The U.S. Department of Education is tweaking its Teacher Education Assistance for College and Higher Education (TEACH) Grant, standardizing the certification dates and issuing a new rule on allowable instances where grant recipients can “reconsider” grants that have turned to student loans.
The TEACH Grant isa $4,000 per-year grant that kicks in if a college student is at a TEACH-Grant eligible college or university, is studying to be an educator and meets qualified teaching obligations laid out by the U.S. Department of Education.
The two new rules change how the TEACH grant is implemented, and deserves scrutiny. Let’s take a closer look.
A New Standardized Annual Certification Date
The U.S. Department of Education announced a standardized annual certification date for every TEACH Grant recipient.
The new certification date, which rolls out October 31, 2019, makes the grant’s annual certification process easier by having just a single certification deadline every year. The October date is expected to remain the TEACH Grant’s certificate date each year going forward.
According to the U.S. Department of Education, FedLoan Servicing (the TEACH Grant’s servicer) will contact grant recipients and spell out how to submit a documentation of progress on the status on the hollowing fronts:
- An update on the recipient’s academic progress
- How the grant recipient is progressing toward meeting the TEACH Grant obligations
- The contact request will also include an update on the grant recipient’s certification of intent to meet the grant’s service obligations
The federal government is clear on the outcome if a TEACH Grant recipient does not complete their documentation of progress or certification of intent by October 31 of each year, and what happens if the recipient does not respond to reminder notices from FedLoan Servicing.

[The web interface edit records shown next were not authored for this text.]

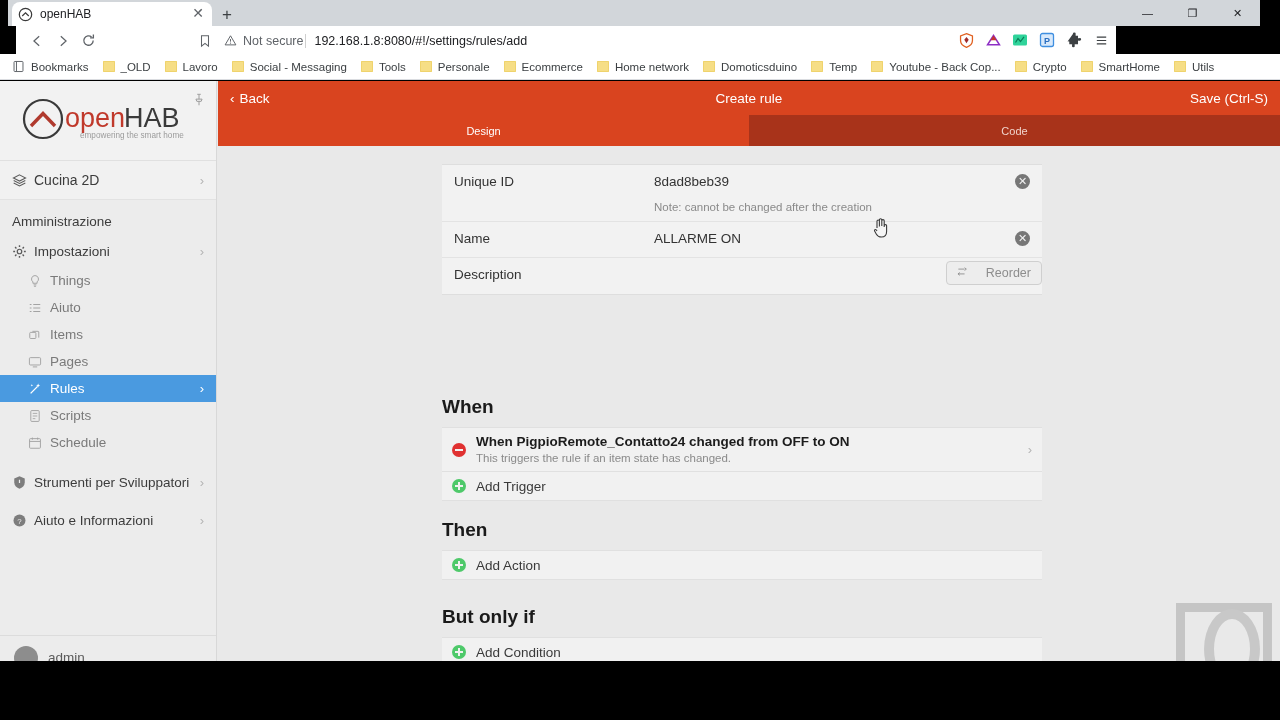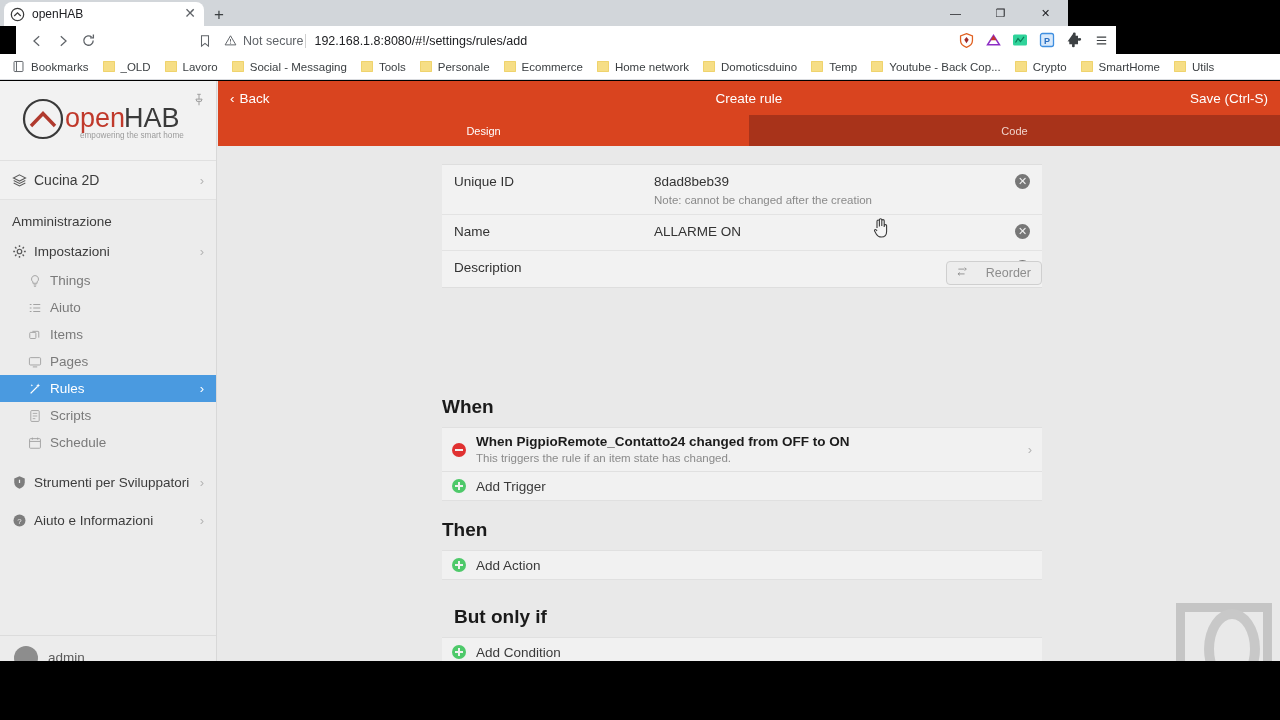--- a/index.html
+++ b/index.html
@@ -2,21 +2,21 @@
 <html><head>
 <meta charset="utf-8">
 <style>
   * { box-sizing: border-box; margin:0; padding:0; }
   html,body { width:1280px; height:720px; overflow:hidden; background:#000; }
   body { font-family:"Liberation Sans", sans-serif; font-size:13px; color:#222; }
 
   .screen { position:relative; width:1280px; height:720px; background:#000; }
 
   
-  .tabstrip { position:absolute; left:0; top:0; width:1068px; height:26px; background:#d2d6da; }
+  .tabstrip { position:absolute; left:8px; top:0; width:1252px; height:26px; background:#d2d6da; }
   .tab { position:absolute; left:4px; top:2px; width:200px; height:24px; background:#fff;
          border-radius:8px 8px 0 0; display:flex; align-items:center; padding:0 6px; }
   .tab .favicon { width:15px; height:15px; margin-right:7px; flex:0 0 auto; }
   .tab .tab-title { font-size:12px; color:#202124; white-space:nowrap; overflow:hidden;
                     text-overflow:ellipsis; flex:1 1 auto; }
   .tab .tab-close { width:16px; height:16px; line-height:15px; text-align:center;
                     font-size:14px; color:#5f6368; flex:0 0 auto; }
   .newtab { position:absolute; left:208px; top:4px; width:22px; height:22px; text-align:center;
             line-height:21px; font-size:17px; color:#3c4043; }
   .wincontrols { position:absolute; right:0; top:0; height:26px; display:flex; }
@@ -84,21 +84,21 @@
   .content { position:absolute; left:0; top:65px; right:0; bottom:0; overflow:hidden; }
   .card { background:#f2f2f2; border-top:1px solid #dedede; border-bottom:1px solid #dedede; }
   .panel { position:absolute; left:224px; width:600px; }
 
   .frow { display:flex; align-items:flex-start; min-height:36px; padding:8px 12px 6px 12px;
           border-bottom:1px solid #e3e3e3; background:#f2f2f2; }
   .frow:last-child { border-bottom:none; }
   .frow .flabel { width:200px; flex:0 0 auto; color:#333; font-size:13.5px; line-height:18px; }
   .frow .fval { flex:1 1 auto; }
   .frow .fval .v { color:#333; font-size:13.5px; line-height:18px; }
-  .frow .fval .note { color:#8a8a8a; font-size:11.5px; line-height:16px; margin-top:1px; }
+  .frow .fval .note { color:#8a8a8a; font-size:11.5px; line-height:16px; margin-top:8px; }
   .clearbtn { width:15px; height:15px; border-radius:50%; background:#777; color:#f2f2f2;
               font-size:11px; line-height:15px; text-align:center; flex:0 0 auto; margin-top:1px; }
 
   .reorder { display:inline-flex; align-items:center; gap:18px; border:1px solid #cfcfcf; border-radius:4px;
              background:#ededed; color:#8d8d8d; font-size:12.5px; padding:4px 10px; }
 
   .sechead { font-size:19px; font-weight:bold; color:#1a1a1a; }
   .listcard { background:#f1f1f1; border-top:1px solid #e0e0e0; border-bottom:1px solid #e0e0e0; }
   .lrow { display:flex; align-items:center; min-height:28px; padding:5px 10px 5px 10px; }
   .lrow .bullet { width:14px; height:14px; border-radius:50%; flex:0 0 auto; margin-right:10px;
@@ -513,21 +513,21 @@
         <div class="panel" style="top:373px;">
           <div class="sechead">Then</div>
         </div>
         <div class="panel listcard" style="top:404px;">
           <div class="lrow">
             <span class="bullet plus"></span>
             <span class="ladd">Add Action</span>
           </div>
         </div>
 
-        <div class="panel" style="top:460px;margin-left:12px;">
+        <div class="panel" style="top:460px;">
           <div class="sechead">But only if</div>
         </div>
         <div class="panel listcard" style="top:491px;">
           <div class="lrow">
             <span class="bullet plus"></span>
             <span class="ladd">Add Condition</span>
           </div>
         </div>
 
       </div>

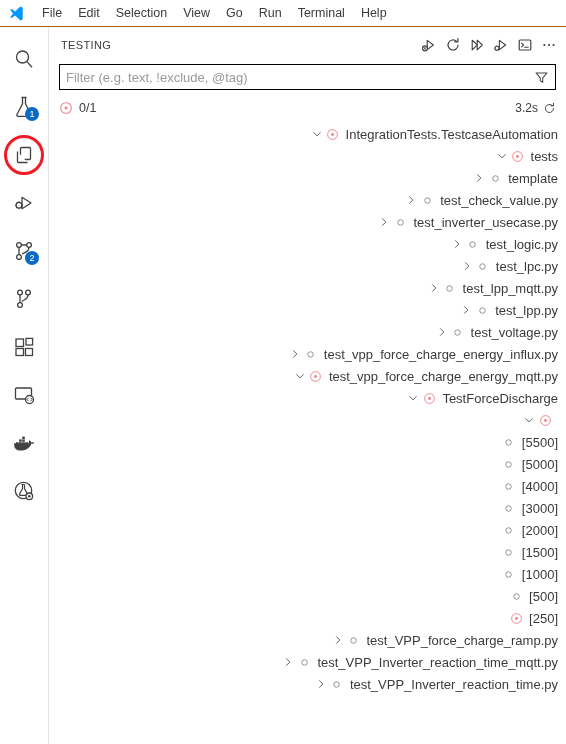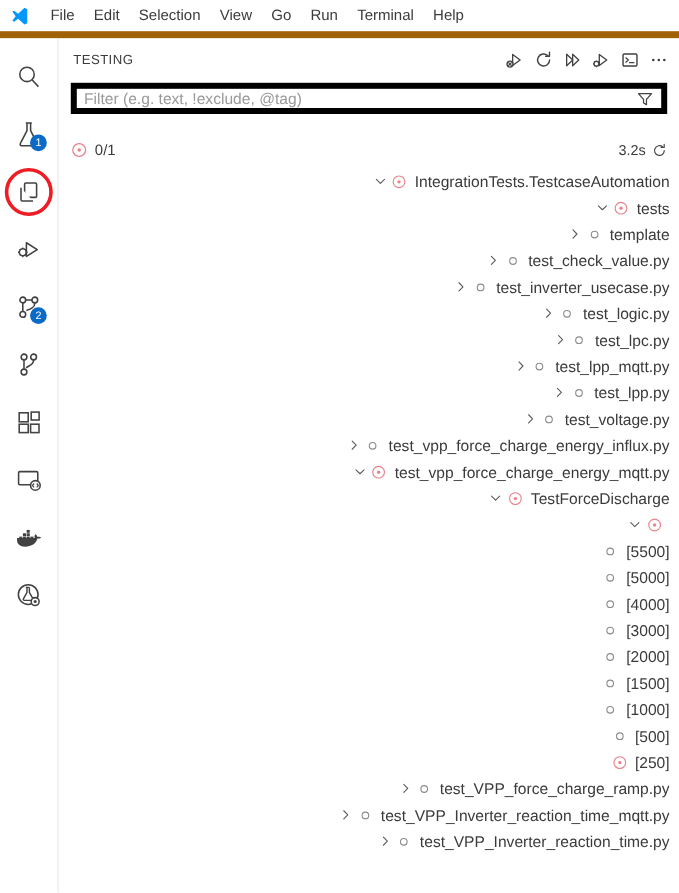--- a/index.html
+++ b/index.html
@@ -25,21 +25,21 @@
   }
 
   
   .menubar {
     height: 26px;
     min-height: 26px;
     display: flex;
     align-items: center;
     background: #ffffff;
     padding-left: 6px;
-    border-bottom: 6px solid #a16207;
+    border-bottom: 1px solid #a16207;
   }
   .vscode-logo {
     width: 20px;
     height: 20px;
     margin-right: 8px;
     display: flex;
     align-items: center;
     justify-content: center;
   }
   .menu-item {
@@ -142,21 +142,21 @@
     border-radius: 4px;
     cursor: pointer;
   }
 
   
   .filter-wrap {
     padding: 2px 10px 0 10px;
   }
   .filter-box {
     height: 26px;
-    border: 5px solid #000000;
+    border: 1px solid #000000;
     background: #ffffff;
     display: flex;
     align-items: center;
     padding: 0 4px 0 6px;
     box-sizing: border-box;
   }
   .filter-input {
     flex: 1;
     border: none;
     outline: none;
@@ -178,21 +178,21 @@
     border-radius: 3px;
     flex-shrink: 0;
   }
 
   
   .status-row {
     height: 22px;
     display: flex;
     align-items: center;
     padding: 0 10px 0 10px;
-    margin-top: 19px;
+    margin-top: 7px;
     gap: 18px;
   }
   .status-left {
     display: flex;
     align-items: center;
     gap: 6px;
     flex: 1;
   }
   .status-count {
     font-size: 12.5px;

Under that scenario, ”all TEACH Grants you received will be converted to Direct Unsubsidized Loans,” the U.S. Department of Education states. “You must then repay these loans to ED, with interest charged from the date the TEACH Grants were disbursed (paid to you). FedLoan Servicing will notify you if your TEACH Grants are converted to Direct Unsubsidized Loans.”
FedLoan Servicing also clarifies what happens if a TEACH Grant recipient’s annual certification date started on or before October 31, 2018. In that event, the new ruling’s effect on that recipient depends on a key factor – if the documentation was transmitted to FedLoan Servicing by the recipient’s designated documentation deadline date.
If the documentation and certification was sent inside the allowable grace period, FedLoan Servicing will simply send confirmation acknowledging the receipt of the materials.
If the deadline was not met, FedLoan Servicing will state that the recipient ”failed to meet the annual certification requirement to which you agreed when you signed your TEACH Grant Agreement to Serve form.”
That scenario will lead to all the TEACH Grants to be converted into unsubsidized Federal Direct Stafford loans, which must be repaid, along with any interest incurred from the date the grant money was originally disbursed.
FedLoan Servicing will contact TEACH Grant recipients and let them know if their grants will be converted to student loans.
The organization also will contact recipients whose annual certification date is on or after November 1, 2018 and before October 31, 2019. FedLoan says that no action needs to be taken in that instance, and that the grant recipient’s next annual certification date will be October 31, 2019.
Reconsideration of Grants Turned into Loans
The U.S. Department of Education also announced a new process where TEACH Grant recipients whose grants were converted to unsubsidized direct loans after failing to meet the TEACH Grant service requirements, get an opportunity to request reconsideration of their fulfillment of the TEACH Grant service requirements.
Teachers and educational professionals have reported frustration over their TEACH Grants being converted into student loans, saying the decision to convert was made over a technicality (like filing their paperwork a few days late) or, in some cases, for no reason at all.
Under the “second chance” new rule, recipients who have lost their grants may request reconsideration if they met or are meeting the TEACH Grant’s service obligation (teaching for four years within the eight-year service obligation period), but had their grants converted to loans because they did not comply with the annual certification requirement.
It won’t take long for TEACH Grant recipients to find out if they’ll get a chance to make their case.
According to the U.S. Department of Education, agency staffers will email eligible grant recipients and ask them to officially request TEACH Grant reconsideration. The email will come from email@example.com, so check your spam filters.
If a grant recipient gets to that point, the odds of a successful outcome will depend on two factors, according the U.S. Department of Education:
- The recipient completed their required four years of qualifying teaching within their eight-year TEACH Grant service obligation period.
- Or, the recipient has not yet completed all four years of required teaching, but is presently employed, or anticipates being employed, in a qualifying teaching position that meets the mandates laid out in the TEACH Grant Agreement to Serve. The recipient will also have to convince Uncle Sam that he or she will complete the required four years of teaching within the eight-year TEACH Grant service obligation period.
TEACH Grant recipients who feel they have a case to make for reconsideration, but don’t get the early February email, may still request reconsideration if they have completed their mandated four years of qualifying teaching within the eight-year TEACH Grant service obligation period.
Additional information that might bolster your case will likely be required.